═══ Raw data ═══
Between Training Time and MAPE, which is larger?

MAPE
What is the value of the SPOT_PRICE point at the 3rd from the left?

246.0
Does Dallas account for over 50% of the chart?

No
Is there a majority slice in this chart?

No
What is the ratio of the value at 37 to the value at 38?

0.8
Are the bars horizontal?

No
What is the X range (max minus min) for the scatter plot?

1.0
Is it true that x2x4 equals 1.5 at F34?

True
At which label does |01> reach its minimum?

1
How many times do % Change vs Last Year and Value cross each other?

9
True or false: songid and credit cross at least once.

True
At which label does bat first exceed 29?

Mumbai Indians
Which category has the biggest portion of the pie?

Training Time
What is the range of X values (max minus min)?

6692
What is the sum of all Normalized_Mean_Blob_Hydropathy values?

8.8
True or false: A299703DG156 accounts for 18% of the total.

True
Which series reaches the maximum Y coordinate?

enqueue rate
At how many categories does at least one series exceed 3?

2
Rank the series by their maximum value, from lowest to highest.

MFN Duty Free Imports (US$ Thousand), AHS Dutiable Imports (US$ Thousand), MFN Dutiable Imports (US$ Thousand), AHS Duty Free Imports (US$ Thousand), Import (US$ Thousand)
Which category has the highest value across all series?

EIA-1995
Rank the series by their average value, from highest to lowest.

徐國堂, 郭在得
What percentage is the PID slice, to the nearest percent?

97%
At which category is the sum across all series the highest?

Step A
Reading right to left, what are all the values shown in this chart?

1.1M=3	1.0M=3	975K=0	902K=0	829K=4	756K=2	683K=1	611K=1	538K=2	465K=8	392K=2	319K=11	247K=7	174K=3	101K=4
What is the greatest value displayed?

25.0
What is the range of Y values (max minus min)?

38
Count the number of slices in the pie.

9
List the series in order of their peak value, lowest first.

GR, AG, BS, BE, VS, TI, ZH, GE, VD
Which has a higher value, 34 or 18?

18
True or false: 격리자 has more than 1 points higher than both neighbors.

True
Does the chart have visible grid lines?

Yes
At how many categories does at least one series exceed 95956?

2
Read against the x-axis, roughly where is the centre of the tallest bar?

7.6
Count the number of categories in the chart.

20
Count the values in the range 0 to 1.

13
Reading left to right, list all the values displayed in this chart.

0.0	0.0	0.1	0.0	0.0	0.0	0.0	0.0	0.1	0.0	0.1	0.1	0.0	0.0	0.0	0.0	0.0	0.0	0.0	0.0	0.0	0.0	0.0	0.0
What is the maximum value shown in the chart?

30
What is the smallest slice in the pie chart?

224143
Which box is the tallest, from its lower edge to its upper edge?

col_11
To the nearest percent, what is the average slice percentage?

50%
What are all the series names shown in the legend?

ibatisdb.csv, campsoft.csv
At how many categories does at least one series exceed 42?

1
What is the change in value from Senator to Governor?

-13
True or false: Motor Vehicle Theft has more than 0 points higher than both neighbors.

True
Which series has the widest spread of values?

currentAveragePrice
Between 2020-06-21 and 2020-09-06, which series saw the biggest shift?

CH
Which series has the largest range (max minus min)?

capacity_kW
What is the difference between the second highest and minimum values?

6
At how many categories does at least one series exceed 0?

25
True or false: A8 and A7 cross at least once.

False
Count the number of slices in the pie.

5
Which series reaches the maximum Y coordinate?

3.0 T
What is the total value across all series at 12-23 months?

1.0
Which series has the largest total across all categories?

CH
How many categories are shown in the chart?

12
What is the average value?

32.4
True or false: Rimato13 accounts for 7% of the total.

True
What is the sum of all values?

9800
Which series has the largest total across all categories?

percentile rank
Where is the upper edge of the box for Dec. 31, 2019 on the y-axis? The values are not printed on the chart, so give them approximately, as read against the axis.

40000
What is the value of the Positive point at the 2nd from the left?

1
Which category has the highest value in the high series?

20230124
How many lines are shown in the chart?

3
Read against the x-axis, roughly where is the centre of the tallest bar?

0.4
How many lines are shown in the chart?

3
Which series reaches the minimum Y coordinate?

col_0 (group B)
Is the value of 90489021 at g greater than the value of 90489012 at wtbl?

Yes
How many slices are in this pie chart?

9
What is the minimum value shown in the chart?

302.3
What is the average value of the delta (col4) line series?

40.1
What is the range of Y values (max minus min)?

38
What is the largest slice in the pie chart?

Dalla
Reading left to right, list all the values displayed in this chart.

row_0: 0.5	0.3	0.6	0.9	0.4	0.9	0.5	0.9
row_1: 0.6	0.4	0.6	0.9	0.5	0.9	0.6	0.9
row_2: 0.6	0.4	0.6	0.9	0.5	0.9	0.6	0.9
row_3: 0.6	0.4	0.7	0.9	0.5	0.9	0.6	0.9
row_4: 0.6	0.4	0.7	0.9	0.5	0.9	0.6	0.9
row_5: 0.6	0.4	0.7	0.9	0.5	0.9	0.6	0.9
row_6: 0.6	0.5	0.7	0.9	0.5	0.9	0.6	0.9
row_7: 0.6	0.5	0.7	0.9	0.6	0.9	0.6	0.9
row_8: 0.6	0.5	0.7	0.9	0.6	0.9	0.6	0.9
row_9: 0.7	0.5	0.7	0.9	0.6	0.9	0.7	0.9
═══
Reproduce every entry above word for word, without changing anything.

▶ _Response area_
Between Training Time and MAPE, which is larger?

MAPE
What is the value of the SPOT_PRICE point at the 3rd from the left?

246.0
Does Dallas account for over 50% of the chart?

No
Is there a majority slice in this chart?

No
What is the ratio of the value at 37 to the value at 38?

0.8
Are the bars horizontal?

No
What is the X range (max minus min) for the scatter plot?

1.0
Is it true that x2x4 equals 1.5 at F34?

True
At which label does |01> reach its minimum?

1
How many times do % Change vs Last Year and Value cross each other?

9
True or false: songid and credit cross at least once.

True
At which label does bat first exceed 29?

Mumbai Indians
Which category has the biggest portion of the pie?

Training Time
What is the range of X values (max minus min)?

6692
What is the sum of all Normalized_Mean_Blob_Hydropathy values?

8.8
True or false: A299703DG156 accounts for 18% of the total.

True
Which series reaches the maximum Y coordinate?

enqueue rate
At how many categories does at least one series exceed 3?

2
Rank the series by their maximum value, from lowest to highest.

MFN Duty Free Imports (US$ Thousand), AHS Dutiable Imports (US$ Thousand), MFN Dutiable Imports (US$ Thousand), AHS Duty Free Imports (US$ Thousand), Import (US$ Thousand)
Which category has the highest value across all series?

EIA-1995
Rank the series by their average value, from highest to lowest.

徐國堂, 郭在得
What percentage is the PID slice, to the nearest percent?

97%
At which category is the sum across all series the highest?

Step A
Reading right to left, what are all the values shown in this chart?

1.1M=3	1.0M=3	975K=0	902K=0	829K=4	756K=2	683K=1	611K=1	538K=2	465K=8	392K=2	319K=11	247K=7	174K=3	101K=4
What is the greatest value displayed?

25.0
What is the range of Y values (max minus min)?

38
Count the number of slices in the pie.

9
List the series in order of their peak value, lowest first.

GR, AG, BS, BE, VS, TI, ZH, GE, VD
Which has a higher value, 34 or 18?

18
True or false: 격리자 has more than 1 points higher than both neighbors.

True
Does the chart have visible grid lines?

Yes
At how many categories does at least one series exceed 95956?

2
Read against the x-axis, roughly where is the centre of the tallest bar?

7.6
Count the number of categories in the chart.

20
Count the values in the range 0 to 1.

13
Reading left to right, list all the values displayed in this chart.

0.0	0.0	0.1	0.0	0.0	0.0	0.0	0.0	0.1	0.0	0.1	0.1	0.0	0.0	0.0	0.0	0.0	0.0	0.0	0.0	0.0	0.0	0.0	0.0
What is the maximum value shown in the chart?

30
What is the smallest slice in the pie chart?

224143
Which box is the tallest, from its lower edge to its upper edge?

col_11
To the nearest percent, what is the average slice percentage?

50%
What are all the series names shown in the legend?

ibatisdb.csv, campsoft.csv
At how many categories does at least one series exceed 42?

1
What is the change in value from Senator to Governor?

-13
True or false: Motor Vehicle Theft has more than 0 points higher than both neighbors.

True
Which series has the widest spread of values?

currentAveragePrice
Between 2020-06-21 and 2020-09-06, which series saw the biggest shift?

CH
Which series has the largest range (max minus min)?

capacity_kW
What is the difference between the second highest and minimum values?

6
At how many categories does at least one series exceed 0?

25
True or false: A8 and A7 cross at least once.

False
Count the number of slices in the pie.

5
Which series reaches the maximum Y coordinate?

3.0 T
What is the total value across all series at 12-23 months?

1.0
Which series has the largest total across all categories?

CH
How many categories are shown in the chart?

12
What is the average value?

32.4
True or false: Rimato13 accounts for 7% of the total.

True
What is the sum of all values?

9800
Which series has the largest total across all categories?

percentile rank
Where is the upper edge of the box for Dec. 31, 2019 on the y-axis? The values are not printed on the chart, so give them approximately, as read against the axis.

40000
What is the value of the Positive point at the 2nd from the left?

1
Which category has the highest value in the high series?

20230124
How many lines are shown in the chart?

3
Read against the x-axis, roughly where is the centre of the tallest bar?

0.4
How many lines are shown in the chart?

3
Which series reaches the minimum Y coordinate?

col_0 (group B)
Is the value of 90489021 at g greater than the value of 90489012 at wtbl?

Yes
How many slices are in this pie chart?

9
What is the minimum value shown in the chart?

302.3
What is the average value of the delta (col4) line series?

40.1
What is the range of Y values (max minus min)?

38
What is the largest slice in the pie chart?

Dalla
Reading left to right, list all the values displayed in this chart.

row_0: 0.5	0.3	0.6	0.9	0.4	0.9	0.5	0.9
row_1: 0.6	0.4	0.6	0.9	0.5	0.9	0.6	0.9
row_2: 0.6	0.4	0.6	0.9	0.5	0.9	0.6	0.9
row_3: 0.6	0.4	0.7	0.9	0.5	0.9	0.6	0.9
row_4: 0.6	0.4	0.7	0.9	0.5	0.9	0.6	0.9
row_5: 0.6	0.4	0.7	0.9	0.5	0.9	0.6	0.9
row_6: 0.6	0.5	0.7	0.9	0.5	0.9	0.6	0.9
row_7: 0.6	0.5	0.7	0.9	0.6	0.9	0.6	0.9
row_8: 0.6	0.5	0.7	0.9	0.6	0.9	0.6	0.9
row_9: 0.7	0.5	0.7	0.9	0.6	0.9	0.7	0.9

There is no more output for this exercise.